The study is titled “Workplace Programs, Policies, And Environmental Supports To Prevent Cardiovascular Disease,” and it looks at a “preliminary ‘snapshot' of how the comprehensiveness of workplace cardiovascular health initiatives is related to measures of employees’ health risks, disease prevalence, and medical expenditures.”
For the study, the researchers “linked scores for the twenty large organizations that voluntarily completed the American Heart Association’s newly launched Worksite Health Achievement Index (WHAI) for 2015 to individual-level MarketScan® data for 373,478 of their workers with employer benefits that year. Higher aggregate WHAI scores were associated with lower values for four of seven modifiable indicators of cardiovascular risk and a higher value for one.”
The study concludes: “Although also associated with lower prevalence of cardiovascular disease, higher aggregate scores were associated with higher spending on the condition.

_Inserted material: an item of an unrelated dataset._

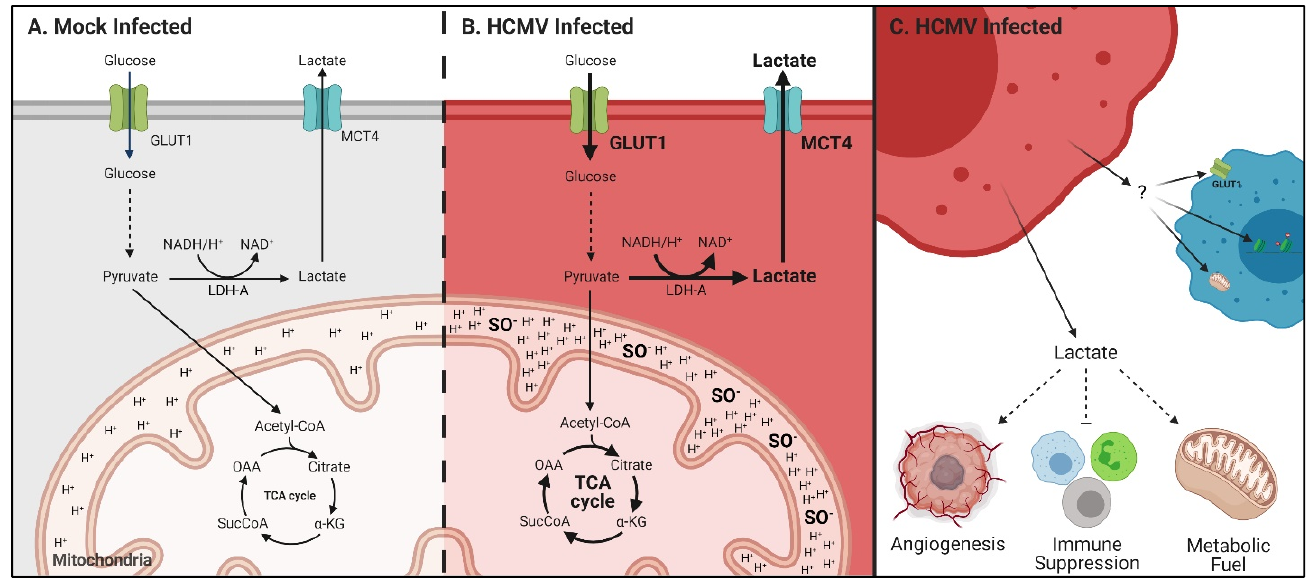
Figure 8. Metabolic reprogramming and paracrine effects of HCMV infection in glioblastoma. Schematic of glycolysis and respiration in ( A ) mock- and ( B ) HCMV-infected cells highlighting upregulation of GLUT1 and MCT4 expression; increased lactate production and export; enhanced respiration and resultant increases in mitochondrial membrane potential and superoxide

These and other findings provide useful benchmarks and norms for employer practices related to cardiovascular disease prevention.”
MedPage Today reports that Dean Baker, MD, MPH, of University of California, Irvine, “who was not involved in Goetzel's study” commented: “The most effective policies and programs are those that integrate strategies to enhance health promotion in the workplace (such as those assessed in the WHAI) with strategies to modify work environment factors that can increase cardiovascular disease risk or more generally adverse health effects.”
Baker further emphasized that it matters for the wellness program to be focused and well-run. He said: “Do the employment engagement policies encourage not only employee participation in the health promotion programs but also employment empowerment to address issues and concerns related to the work environment and the way they do their work tasks? Do the organizational policies and environment address identified work organization and work-related psychosocial risk factors for cardiovascular disease?”
A MobiHealth News report sums up the study well: “Heart disease is the leading cause of death in the United States, and most people are already on their way towards that fate: 99 percent of the population has at least one of seven cardiovascular health risks. In addition to being incredibly common, it’s costly – racking up $207 billion per year in medical expenditures and lost productivity. But a new study suggests workplace programs that address heart disease risk factors in daily, working life could be effective in lowering the prevalence of the condition.”